(Stored entries)
BEGIN

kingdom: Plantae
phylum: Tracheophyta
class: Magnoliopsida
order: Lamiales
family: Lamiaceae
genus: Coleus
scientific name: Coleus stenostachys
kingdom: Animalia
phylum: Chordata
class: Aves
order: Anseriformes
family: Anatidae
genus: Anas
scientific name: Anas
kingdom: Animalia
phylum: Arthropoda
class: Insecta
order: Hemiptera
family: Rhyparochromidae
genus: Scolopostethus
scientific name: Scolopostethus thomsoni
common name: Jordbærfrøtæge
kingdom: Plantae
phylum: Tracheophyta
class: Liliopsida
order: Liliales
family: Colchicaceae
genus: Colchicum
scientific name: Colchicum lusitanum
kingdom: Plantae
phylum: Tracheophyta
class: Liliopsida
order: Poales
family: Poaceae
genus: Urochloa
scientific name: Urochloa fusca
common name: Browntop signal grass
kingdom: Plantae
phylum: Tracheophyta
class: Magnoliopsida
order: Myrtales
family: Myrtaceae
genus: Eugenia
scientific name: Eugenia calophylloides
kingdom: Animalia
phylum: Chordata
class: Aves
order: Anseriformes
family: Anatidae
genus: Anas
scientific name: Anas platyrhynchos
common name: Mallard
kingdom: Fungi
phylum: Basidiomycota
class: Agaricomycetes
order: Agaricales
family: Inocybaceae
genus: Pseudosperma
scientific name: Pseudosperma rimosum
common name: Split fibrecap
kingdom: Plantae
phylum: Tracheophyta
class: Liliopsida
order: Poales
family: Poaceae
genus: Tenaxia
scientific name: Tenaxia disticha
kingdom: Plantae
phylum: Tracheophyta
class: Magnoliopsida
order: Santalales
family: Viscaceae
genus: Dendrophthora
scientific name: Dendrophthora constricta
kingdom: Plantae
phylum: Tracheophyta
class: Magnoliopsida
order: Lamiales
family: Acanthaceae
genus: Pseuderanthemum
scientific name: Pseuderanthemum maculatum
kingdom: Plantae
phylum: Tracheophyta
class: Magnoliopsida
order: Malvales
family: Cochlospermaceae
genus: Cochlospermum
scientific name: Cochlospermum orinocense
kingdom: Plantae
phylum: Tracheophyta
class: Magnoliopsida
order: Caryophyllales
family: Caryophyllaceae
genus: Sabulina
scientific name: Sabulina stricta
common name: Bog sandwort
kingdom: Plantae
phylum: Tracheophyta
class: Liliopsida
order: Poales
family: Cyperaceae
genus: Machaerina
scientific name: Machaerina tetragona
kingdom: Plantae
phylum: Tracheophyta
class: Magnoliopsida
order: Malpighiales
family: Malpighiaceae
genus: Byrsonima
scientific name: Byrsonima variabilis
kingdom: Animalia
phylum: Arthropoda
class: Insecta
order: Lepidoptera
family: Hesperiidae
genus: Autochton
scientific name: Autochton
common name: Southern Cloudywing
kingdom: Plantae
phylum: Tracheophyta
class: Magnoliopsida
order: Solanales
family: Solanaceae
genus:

END

Instruction: Arrange the entries above, from the start up to and including the line containing "family: Acanthaceae", as a two-column CSV with the columns "prompt" and "answer", one row per line. Place each line's text and its answer in separate quoted fields, with any line breaks replaced by spaces.

Answer:
prompt,answer
"kingdom:","Plantae"
"phylum:","Tracheophyta"
"class:","Magnoliopsida"
"order:","Lamiales"
"family:","Lamiaceae"
"genus:","Coleus"
"scientific name:","Coleus stenostachys"
"kingdom:","Animalia"
"phylum:","Chordata"
"class:","Aves"
"order:","Anseriformes"
"family:","Anatidae"
"genus:","Anas"
"scientific name:","Anas"
"kingdom:","Animalia"
"phylum:","Arthropoda"
"class:","Insecta"
"order:","Hemiptera"
"family:","Rhyparochromidae"
"genus:","Scolopostethus"
"scientific name:","Scolopostethus thomsoni"
"common name:","Jordbærfrøtæge"
"kingdom:","Plantae"
"phylum:","Tracheophyta"
"class:","Liliopsida"
"order:","Liliales"
"family:","Colchicaceae"
"genus:","Colchicum"
"scientific name:","Colchicum lusitanum"
"kingdom:","Plantae"
"phylum:","Tracheophyta"
"class:","Liliopsida"
"order:","Poales"
"family:","Poaceae"
"genus:","Urochloa"
"scientific name:","Urochloa fusca"
"common name:","Browntop signal grass"
"kingdom:","Plantae"
"phylum:","Tracheophyta"
"class:","Magnoliopsida"
"order:","Myrtales"
"family:","Myrtaceae"
"genus:","Eugenia"
"scientific name:","Eugenia calophylloides"
"kingdom:","Animalia"
"phylum:","Chordata"
"class:","Aves"
"order:","Anseriformes"
"family:","Anatidae"
"genus:","Anas"
"scientific name:","Anas platyrhynchos"
"common name:","Mallard"
"kingdom:","Fungi"
"phylum:","Basidiomycota"
"class:","Agaricomycetes"
"order:","Agaricales"
"family:","Inocybaceae"
"genus:","Pseudosperma"
"scientific name:","Pseudosperma rimosum"
"common name:","Split fibrecap"
"kingdom:","Plantae"
"phylum:","Tracheophyta"
"class:","Liliopsida"
"order:","Poales"
"family:","Poaceae"
"genus:","Tenaxia"
"scientific name:","Tenaxia disticha"
"kingdom:","Plantae"
"phylum:","Tracheophyta"
"class:","Magnoliopsida"
"order:","Santalales"
"family:","Viscaceae"
"genus:","Dendrophthora"
"scientific name:","Dendrophthora constricta"
"kingdom:","Plantae"
"phylum:","Tracheophyta"
"class:","Magnoliopsida"
"order:","Lamiales"
"family:","Acanthaceae"